[Extract]:
•••

Therefore the amount in respect of accommodation
fees should accrue
to the deceased estate of the late Mr Van Tonder.
[45]
The uncontroverted evidence of Ms Van Tonder was that on 16 November
1996 a decision was taken at the general meeting of members
of the
First Defendant that 60% of such accommodation fees will be paid to
her late husband, Mr Van Tonder. She testified that
the intention was
never that these funds would be regarded in substitution of the
purchase price for any shares.
[46]
The evidence pertaining to these claim was strengthened by the
evidence of Mr Lemmer who did not dispute that the trustees
at three
different meetings confirmed the amounts reflected in those minutes
as being correct and that they accepted that the amounts
were
outstanding. Therefore, the evidence of Ms Van Tonder in conjunction
with the evidence of Mr Lemmer, indicates on a balance
of
probabilities that the accommodation fees (60% thereof) were never
paid since 1996, and therefore the claim of the Plaintiff
in this
regard must succeed.
[47]
The Plaintiffs' claim 3 relates to the two lease agreements which
were entered into simultaneously with annexures "E"
and
"F". In terms of the lease agreements the then two clubs
occupied the properties, Portions 7 and 11, of the farm
Welgevonden
owned by the Second and Third Plaintiffs respectively. The lease
agreements are annexures "C" and "D"
to
Plaintiffs' Particulars of Claim. The evidence was that these two
lease agreements were terminated by Ms Van Tonder as the only
director of the Second and Third Plaintiffs with effect from 10
August 2007.
Because
of the fact that the Second and Third Plaintiffs are the owners of
Portions 7 and 11 respectively of the farm Welgevonden
343, district
Potgietersrus, the Second and Third Plaintiffs became entitled to
access and occupation of these properties owned
by them with effect
from 10 August 2007. It is common cause between the parties that
Second and Third Plaintiffs were not granted
access to the properties
and therefore it follows that the declaratory order sought by the
Second and Third Plaintiffs should be
granted.

•••

[Task directions]: Repeat everything in the judgment from "Therefore the amount" down to "for any shares.", word for word.

•••

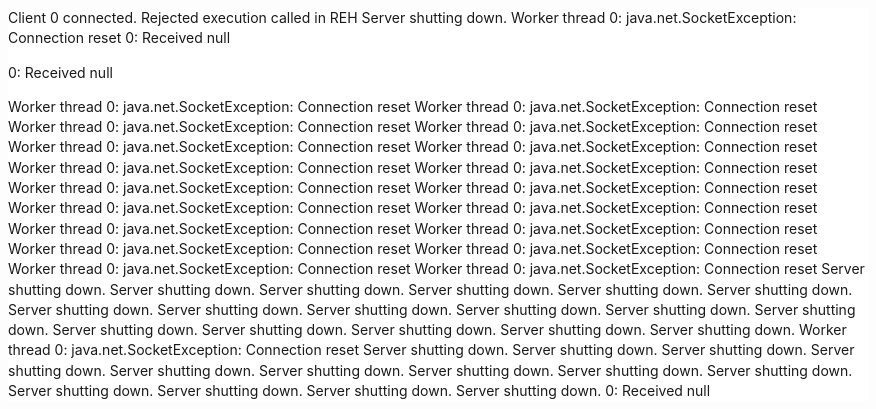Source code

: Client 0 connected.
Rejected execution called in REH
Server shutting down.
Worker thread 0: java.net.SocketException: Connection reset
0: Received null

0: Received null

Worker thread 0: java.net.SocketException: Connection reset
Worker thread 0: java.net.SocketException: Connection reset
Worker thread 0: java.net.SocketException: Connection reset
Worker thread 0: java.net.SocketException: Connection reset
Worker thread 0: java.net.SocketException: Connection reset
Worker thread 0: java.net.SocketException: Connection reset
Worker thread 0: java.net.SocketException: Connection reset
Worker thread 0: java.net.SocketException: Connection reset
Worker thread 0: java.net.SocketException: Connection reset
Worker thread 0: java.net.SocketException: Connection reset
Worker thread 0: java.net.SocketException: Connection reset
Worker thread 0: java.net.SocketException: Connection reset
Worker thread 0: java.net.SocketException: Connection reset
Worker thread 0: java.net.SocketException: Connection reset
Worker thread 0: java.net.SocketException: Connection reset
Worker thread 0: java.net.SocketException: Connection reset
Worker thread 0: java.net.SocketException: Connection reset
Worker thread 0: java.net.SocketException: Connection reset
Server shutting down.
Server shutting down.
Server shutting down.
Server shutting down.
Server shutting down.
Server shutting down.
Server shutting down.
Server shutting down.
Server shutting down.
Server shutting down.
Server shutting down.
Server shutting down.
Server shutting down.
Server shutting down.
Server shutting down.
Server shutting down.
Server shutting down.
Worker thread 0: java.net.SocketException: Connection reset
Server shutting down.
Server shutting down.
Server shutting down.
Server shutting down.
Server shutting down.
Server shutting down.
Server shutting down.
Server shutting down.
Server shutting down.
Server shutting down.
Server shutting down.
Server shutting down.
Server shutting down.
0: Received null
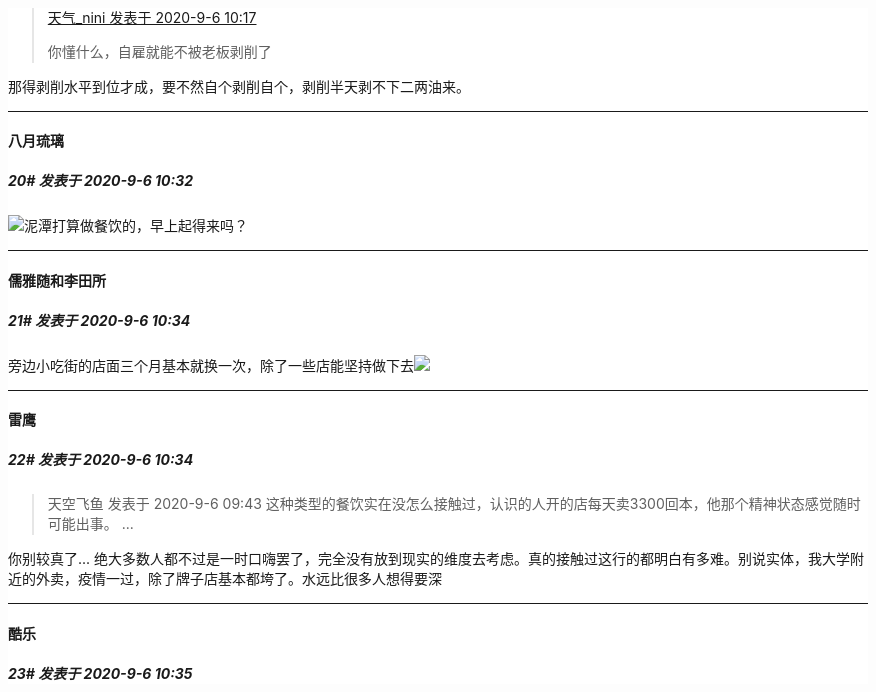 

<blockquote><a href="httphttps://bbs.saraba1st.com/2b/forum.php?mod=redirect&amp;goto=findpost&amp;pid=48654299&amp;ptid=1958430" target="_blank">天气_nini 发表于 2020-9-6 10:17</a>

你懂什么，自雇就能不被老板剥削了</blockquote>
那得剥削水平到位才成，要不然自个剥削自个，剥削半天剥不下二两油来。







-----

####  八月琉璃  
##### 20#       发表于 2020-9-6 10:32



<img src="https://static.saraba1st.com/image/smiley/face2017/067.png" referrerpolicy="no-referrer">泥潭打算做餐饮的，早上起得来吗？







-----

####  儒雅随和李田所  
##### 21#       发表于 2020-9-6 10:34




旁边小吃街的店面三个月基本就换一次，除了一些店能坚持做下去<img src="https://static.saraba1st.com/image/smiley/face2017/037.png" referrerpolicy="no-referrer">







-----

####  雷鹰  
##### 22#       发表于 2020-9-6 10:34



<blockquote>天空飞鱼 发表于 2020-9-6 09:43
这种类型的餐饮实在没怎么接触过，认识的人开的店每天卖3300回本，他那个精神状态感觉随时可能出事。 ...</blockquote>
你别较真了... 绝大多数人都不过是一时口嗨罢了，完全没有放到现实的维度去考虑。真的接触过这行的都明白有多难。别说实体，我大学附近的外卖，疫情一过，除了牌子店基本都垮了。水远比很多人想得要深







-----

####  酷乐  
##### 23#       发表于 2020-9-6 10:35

•••

[Answer space]:
Therefore the amount in respect of accommodation
fees should accrue
to the deceased estate of the late Mr Van Tonder.
[45]
The uncontroverted evidence of Ms Van Tonder was that on 16 November
1996 a decision was taken at the general meeting of members
of the
First Defendant that 60% of such accommodation fees will be paid to
her late husband, Mr Van Tonder. She testified that
the intention was
never that these funds would be regarded in substitution of the
purchase price for any shares.